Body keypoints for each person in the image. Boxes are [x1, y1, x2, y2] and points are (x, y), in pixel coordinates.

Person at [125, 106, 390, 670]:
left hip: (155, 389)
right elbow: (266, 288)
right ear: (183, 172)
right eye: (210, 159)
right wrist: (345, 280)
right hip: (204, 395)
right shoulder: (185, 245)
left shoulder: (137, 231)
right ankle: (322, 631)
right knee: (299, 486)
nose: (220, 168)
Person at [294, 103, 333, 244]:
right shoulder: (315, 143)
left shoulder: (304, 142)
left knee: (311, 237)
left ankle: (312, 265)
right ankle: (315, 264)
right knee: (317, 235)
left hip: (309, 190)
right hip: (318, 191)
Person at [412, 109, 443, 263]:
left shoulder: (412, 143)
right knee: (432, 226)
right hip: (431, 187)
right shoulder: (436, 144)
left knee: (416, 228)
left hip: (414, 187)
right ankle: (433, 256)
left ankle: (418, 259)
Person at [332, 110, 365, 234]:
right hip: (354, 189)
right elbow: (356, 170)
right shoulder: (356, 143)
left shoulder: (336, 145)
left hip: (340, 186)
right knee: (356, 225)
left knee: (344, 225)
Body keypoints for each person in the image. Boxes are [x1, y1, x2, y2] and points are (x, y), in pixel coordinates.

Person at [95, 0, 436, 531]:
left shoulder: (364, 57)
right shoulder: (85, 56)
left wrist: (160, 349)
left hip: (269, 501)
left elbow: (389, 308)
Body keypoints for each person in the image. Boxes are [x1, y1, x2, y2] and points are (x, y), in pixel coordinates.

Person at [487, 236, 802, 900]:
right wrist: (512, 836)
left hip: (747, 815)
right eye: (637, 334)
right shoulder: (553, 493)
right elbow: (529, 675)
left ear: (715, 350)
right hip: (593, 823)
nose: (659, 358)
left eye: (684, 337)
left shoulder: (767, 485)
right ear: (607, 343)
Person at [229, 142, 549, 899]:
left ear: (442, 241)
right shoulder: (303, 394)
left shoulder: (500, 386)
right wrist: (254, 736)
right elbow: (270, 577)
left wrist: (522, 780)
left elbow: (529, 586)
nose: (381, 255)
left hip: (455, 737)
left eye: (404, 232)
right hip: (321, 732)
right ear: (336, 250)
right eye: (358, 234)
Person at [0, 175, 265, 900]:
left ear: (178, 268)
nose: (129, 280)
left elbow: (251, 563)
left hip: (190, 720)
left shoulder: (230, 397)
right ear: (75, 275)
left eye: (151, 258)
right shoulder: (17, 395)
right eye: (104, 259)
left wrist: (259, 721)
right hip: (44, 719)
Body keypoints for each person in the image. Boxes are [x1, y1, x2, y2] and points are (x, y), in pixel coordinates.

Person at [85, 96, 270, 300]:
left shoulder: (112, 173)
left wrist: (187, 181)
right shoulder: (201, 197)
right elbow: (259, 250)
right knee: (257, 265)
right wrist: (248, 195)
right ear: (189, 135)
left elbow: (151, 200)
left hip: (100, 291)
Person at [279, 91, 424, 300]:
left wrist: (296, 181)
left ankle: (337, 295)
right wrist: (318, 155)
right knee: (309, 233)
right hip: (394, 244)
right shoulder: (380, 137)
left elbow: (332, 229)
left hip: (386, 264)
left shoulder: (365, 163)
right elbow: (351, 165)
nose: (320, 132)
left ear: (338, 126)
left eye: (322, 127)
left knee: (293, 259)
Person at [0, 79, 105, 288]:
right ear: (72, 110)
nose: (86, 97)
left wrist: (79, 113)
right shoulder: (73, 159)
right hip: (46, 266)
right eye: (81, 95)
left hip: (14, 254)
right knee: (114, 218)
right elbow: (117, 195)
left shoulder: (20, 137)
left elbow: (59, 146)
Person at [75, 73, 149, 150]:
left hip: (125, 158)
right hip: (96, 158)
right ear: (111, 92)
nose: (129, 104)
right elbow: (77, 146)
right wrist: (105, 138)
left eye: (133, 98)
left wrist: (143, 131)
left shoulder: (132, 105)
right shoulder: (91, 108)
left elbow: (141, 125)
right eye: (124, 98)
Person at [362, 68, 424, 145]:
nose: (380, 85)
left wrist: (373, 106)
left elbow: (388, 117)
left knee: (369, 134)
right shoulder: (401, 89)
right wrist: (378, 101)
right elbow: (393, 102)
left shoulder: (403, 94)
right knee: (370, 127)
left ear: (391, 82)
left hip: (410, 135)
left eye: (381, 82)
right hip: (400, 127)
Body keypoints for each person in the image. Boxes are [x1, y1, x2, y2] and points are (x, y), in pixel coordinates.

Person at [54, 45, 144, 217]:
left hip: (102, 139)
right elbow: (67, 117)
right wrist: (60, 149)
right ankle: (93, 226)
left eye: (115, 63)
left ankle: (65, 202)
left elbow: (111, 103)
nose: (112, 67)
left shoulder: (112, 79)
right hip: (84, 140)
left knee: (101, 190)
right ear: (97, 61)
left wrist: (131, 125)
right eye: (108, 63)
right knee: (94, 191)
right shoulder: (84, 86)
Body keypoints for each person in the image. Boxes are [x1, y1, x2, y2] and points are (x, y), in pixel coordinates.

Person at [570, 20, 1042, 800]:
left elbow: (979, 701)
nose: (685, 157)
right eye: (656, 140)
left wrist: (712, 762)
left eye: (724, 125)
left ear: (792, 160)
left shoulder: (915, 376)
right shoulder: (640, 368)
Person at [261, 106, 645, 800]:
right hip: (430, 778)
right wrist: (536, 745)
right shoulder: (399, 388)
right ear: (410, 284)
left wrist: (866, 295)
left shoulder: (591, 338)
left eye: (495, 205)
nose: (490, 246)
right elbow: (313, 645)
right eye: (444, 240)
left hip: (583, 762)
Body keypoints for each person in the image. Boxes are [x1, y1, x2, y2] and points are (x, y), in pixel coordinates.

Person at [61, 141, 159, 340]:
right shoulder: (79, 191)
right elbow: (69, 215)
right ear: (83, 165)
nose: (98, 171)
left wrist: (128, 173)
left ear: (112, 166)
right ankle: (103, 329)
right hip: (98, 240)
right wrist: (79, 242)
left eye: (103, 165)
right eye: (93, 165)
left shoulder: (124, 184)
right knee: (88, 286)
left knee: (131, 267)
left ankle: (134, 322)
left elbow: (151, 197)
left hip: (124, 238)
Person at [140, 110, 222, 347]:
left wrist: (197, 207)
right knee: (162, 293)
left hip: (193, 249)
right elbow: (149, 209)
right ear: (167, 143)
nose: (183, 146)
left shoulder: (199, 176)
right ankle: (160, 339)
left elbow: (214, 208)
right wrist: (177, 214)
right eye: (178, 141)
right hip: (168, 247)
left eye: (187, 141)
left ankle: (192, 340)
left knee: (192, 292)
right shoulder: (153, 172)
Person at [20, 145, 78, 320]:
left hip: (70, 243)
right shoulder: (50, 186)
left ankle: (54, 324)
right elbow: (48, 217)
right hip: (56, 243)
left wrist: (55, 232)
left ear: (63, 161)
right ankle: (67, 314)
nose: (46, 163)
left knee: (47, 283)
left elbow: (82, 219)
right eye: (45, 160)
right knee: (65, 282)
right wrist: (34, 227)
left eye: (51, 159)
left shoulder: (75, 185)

___

[Aim of the exercise] All that is wanted is an exact copy of the lines above from the one with "right ear: (72, 110)" through the one with "right hip: (96, 158)", with both ends included.

[Answer box]
right ear: (72, 110)
nose: (86, 97)
left wrist: (79, 113)
right shoulder: (73, 159)
right hip: (46, 266)
right eye: (81, 95)
left hip: (14, 254)
right knee: (114, 218)
right elbow: (117, 195)
left shoulder: (20, 137)
left elbow: (59, 146)
Person at [75, 73, 149, 150]:
left hip: (125, 158)
right hip: (96, 158)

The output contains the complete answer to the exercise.